Sehr steile, unten überhängende Plattenkletterei, die gewisse Anforderungen an die Fusstechnik stellt.

Problem: Nach Regen ist die Platte zwar trocken, aber die Löcher und Dullen seifen innen gewaltig, in manchen Löchern steht das Wasser. Einige Löcher sind künstlich, d.h. die schmieren umso mehr und sind zudem speckig wie´d Sau.
Von daher Tipp: Nach heftigem Regen 2 Tage zum Abtrocknen warten.
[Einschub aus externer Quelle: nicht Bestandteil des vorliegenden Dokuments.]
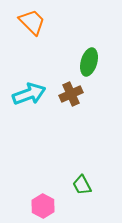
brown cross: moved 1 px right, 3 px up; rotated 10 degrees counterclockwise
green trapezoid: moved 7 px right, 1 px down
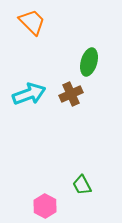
pink hexagon: moved 2 px right
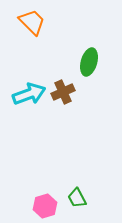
brown cross: moved 8 px left, 2 px up
green trapezoid: moved 5 px left, 13 px down
pink hexagon: rotated 15 degrees clockwise
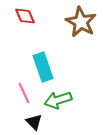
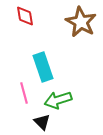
red diamond: rotated 15 degrees clockwise
pink line: rotated 10 degrees clockwise
black triangle: moved 8 px right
Seillängen: 6 (8-, 8, 7+/8-, 8-, 8, 7+/8-)
Zeit: Vom Grödnerpass kommend zu Kreuzung, rechts gehts nach Wolkenstein, links Richtung Sellapass, nach etwa 200m rechts auf großen Parkplatz. Gegenüber links vom Bachbett zum in 10 Minuten Pfeiler und in weiteren 5 Minuten über Drahtseil zum Einstieg . Die Route startet direkt da, wo man vom Seil hochkommt und geht über den Plattenpfeiler direkt in den gelben kleinen Überhang (rötliche Bohrhaken). Immer den roten BH folgend. 3,5 Stunden, danach Abseilen.
Schwierigkeit: 8 in zwei Seillängen, Rest durchweg 8-
Material: Standplätze (Kette mit Ring oder Stahl-Kara zum Abseilen) sowie auch alle Zwischenhaken in guter Zahl vorhanden –kleine Auswahl an CAMs sinnvoll, gerade für den einen Runout in Länge 2-  12 Exxen – Einfachseil 70m, reicht zum Abseilen
Topo:
Foto & Linie: AlexW
  • Das Beste: Topo von Alberto de Giuli (im Netz . go to: Traumschiff Topo von Alberto de Giuli

  • Das Schlechteste: Nördliche Dolomiten – Alpine Sportklettertouren – Oberhollenzer, da Start, Standplätze und ab SL 3 die Seillängen weiter rechts verlaufen, von daher komplett falsch eingezeichnet. – Traumschiff in seinem Topo zeigt den Start der Linie von „Odeon“ 7a

Info:

Nach der Icterus am Sellaturm regnete es den ganzen folgenden Tag, die Kaltfront machte sich breit, leider bis spät abends. Nachts kühlte es auf etwa 2°C ab, zu kalt, um eine Wand vollständig zu trocknen bis in den Morgen, morgens sonnig aber nur  5°C, auch zu kalt um früh in eine Route zu starten. Da der Traumpfeiler westseitig liegt und mittags Sonne reinkommt, hofften wir eigentlich aufgrund seiner exponierten Lage, dass die Route bis 13 Uhr durch den Wind abgetrocknet sein würde. Die Platte aussen war auch relativ trocken, allerdings dachten wir nicht an den Dolo-untypischen Fels, der keine Leisten, sondern Dullen und Sloperlöcher als Griffe bietet. Die schmierten dermassen, in manchen stand das Wasser.

Fazit:

Fordernde Plattenkletterei, die ungechalkt schwer zu lesen ist, es gibt eine Unmenge an Dullen und Löchern, meist taugt eins davon richtig gut, ein anderes genommen macht den gleichen Zug um x Grade schwerer. Die Kletterei ist eher weniger pumpig, dafür werden die Waden bis aufs äusserte gefordert. Die Tour ist dem zu empfehlen, der auch mal gerne gepflegt pressig in Dullen oder auf Reibung stehen will und seine Highend Schuhe auf Herz und Nieren testen will. Ich würde einen ausgelatschten Schlappen empfehlen, der eingelaufen ist, aber nicht zu knüppeleng.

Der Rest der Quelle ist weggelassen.